Increasing delegation of financial management to schools and local government reorganisation mean that schools in Scotland are having to review their computerised management information systems.
At present, schools divide into two main camps. Those in Strathclyde region (roughly half of Scottish schools) use a system called SEEMIS, developed in-house using modern hardware and up-to-date telecommunications. Most of the others use a system called SCAMP, developed by the Scottish Council for Educational Technology.
SCET's intended successor to SCAMP is known as SCETWorks. But repeated delays in its launch and problems with pilot versions have caused many SCAMP users to look to English schools software suppliers - in particular SIMS and Phoenix.
QUESTIONS TO ASK
Even in a climate of greater delegation, there are practical reasons why the choice of a school management information system may be made at authority, rather than at school, level: not only are there economies of scale, but also there are demands of consistency for attendance figures and exclusion data, examination results and curriculum choices, budgetary profiles and expenditure updates.
For independent schools, there are national issues to consider. All schools that offer Scottish Examination Board and Scotvec courses can benefit by automatic data transfer (by floppy disc or modem) from a compatible system. The national Management Information Systems in Scottish Education project is playing an important co-ordinating role, and the two schools reported on (see opposite) are pilot sites for its next phase.
Start by looking at the options thoroughly: this is not a time to cut corners, as your total investment will be enormous - the purchase price is far outweighed by the annual maintenance costs, the human costs of data input and editing and the continuing costs of training. List the tasks that are currently computerised and those that ought to be, highlighting the most time-consuming.

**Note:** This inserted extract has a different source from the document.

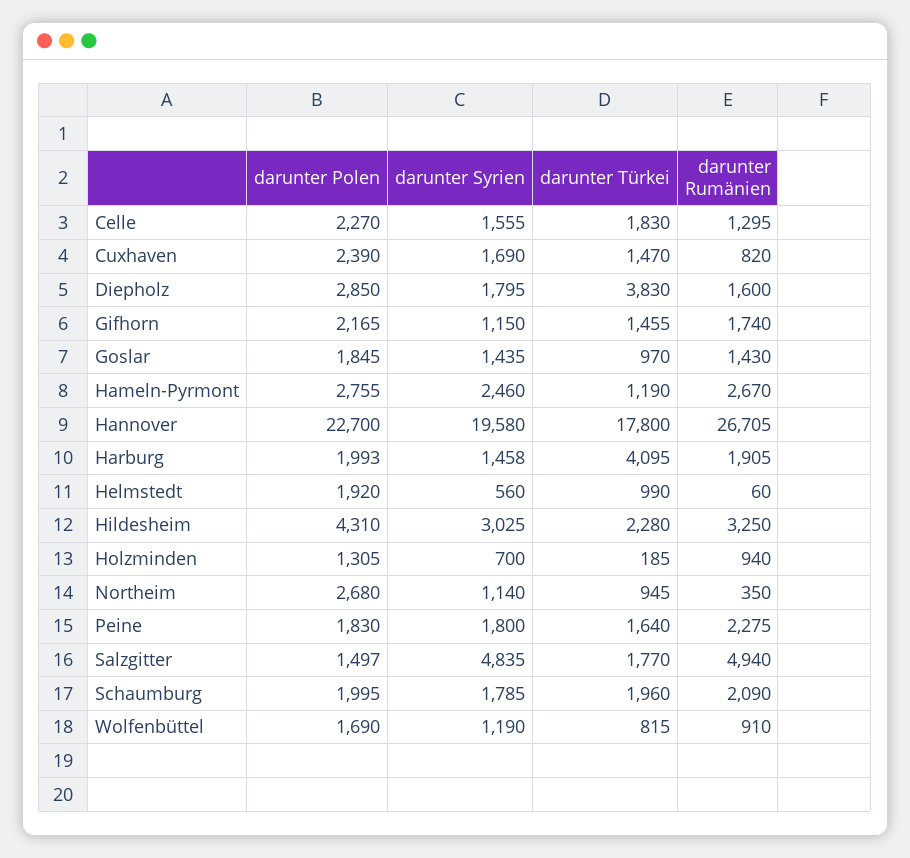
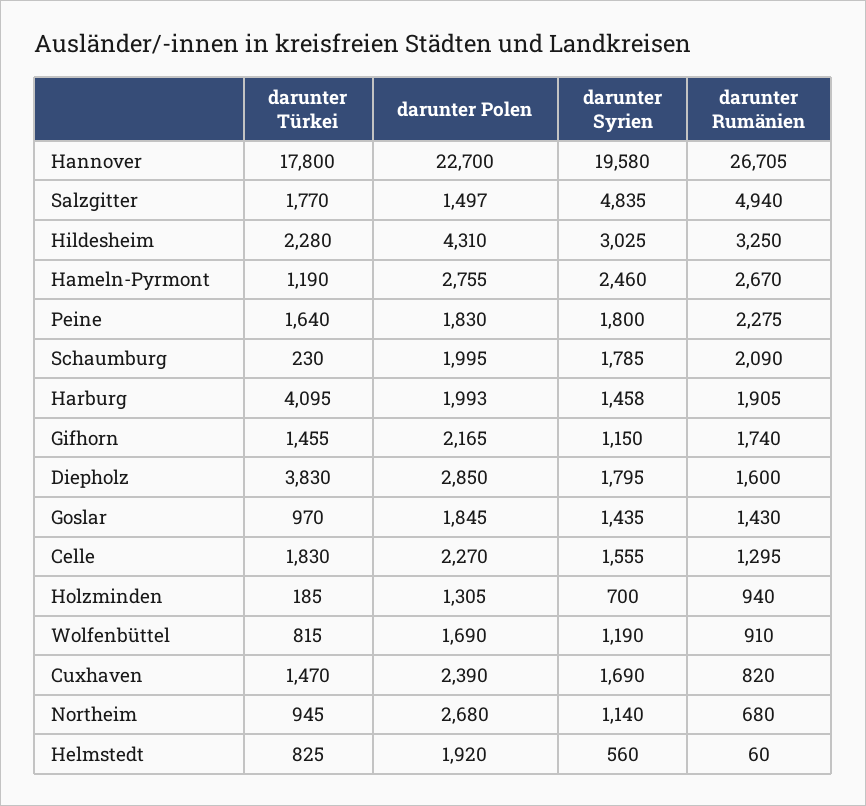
darunter Türkei, Helmstedt: 990 -> 825
darunter Rumänien, Northeim: 350 -> 680
darunter Türkei, Schaumburg: 1960 -> 230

Take the list to demonstrations by suppliers - and don't forget that what looks easy when it is done by an experienced hand might be very difficult for a teacher who is unfamiliar with software. "User-friendly" is the most overworked adjective in the suppliers' vocabulary.
If the software is not already available under an operating system of your choice (such as Windows 3 or Macintosh), ask when it will be - and treat the answer with healthy scepticism. Phoenix is unique in allowing the customer to choose - Macintosh, Windows or even a mixture.
However penetrating your questions, demonstrations have their limitations, and once your short-list is clear, request an evaluation copy of the software so as to verify how far it already meets your needs and what changes to request. Expect to sign an agreement that assures the supplier of the terms of this trial.
Focus on what your users get out of the system, not the input: generating routine letters and creating class lists takes far more office time than retrieving pupil data. How easily can the system support such tasks? Do users need to master word processor mail merge, or can the MIS software itself create letters and lists automatically? If a customised class list is needed fast, has the operator got to master a report generator or export routine?
Finally, talk to, and if possible visit, existing users before making any commitment. If a company cannot refer you to satisfied customers, it should not be selling to you at all; it should be offering to pay you to be a guinea-pig.
A site visit takes longer than a phone call, but any authority proposing to select or recommend a system to all its schools should make one. Ask about the installation and induction phase, about training needs and the response to calls for help or needs for local customisation. Smaller authorities may join forces and not only share visits but also bulk discounts.
Before embarking even on a pilot, the supplier should be asked for a firm quotation covering software purchase, annual maintenance, data transfer (from your existing software), training, hotline support, upgrades and other extras.
Even a daily training rate needs to be questioned: is training on your site or the supplier's, and will you have to pay travel and subsistence? Recognise that having made the momentous investment of choosing a system, you won't want to switch lightly. The supplier knows that too - so beware of a trap of being lured by a low purchase price into ever-spiralling maintenance costs. Ask how much notice the supplier gives of price rises, and whether there is any limit on annual increases.
Finally, ask how sure you can be of support in the future. How financially secure is the supplier? Is it over-dependent on grants or customary local authority support that might be withdrawn?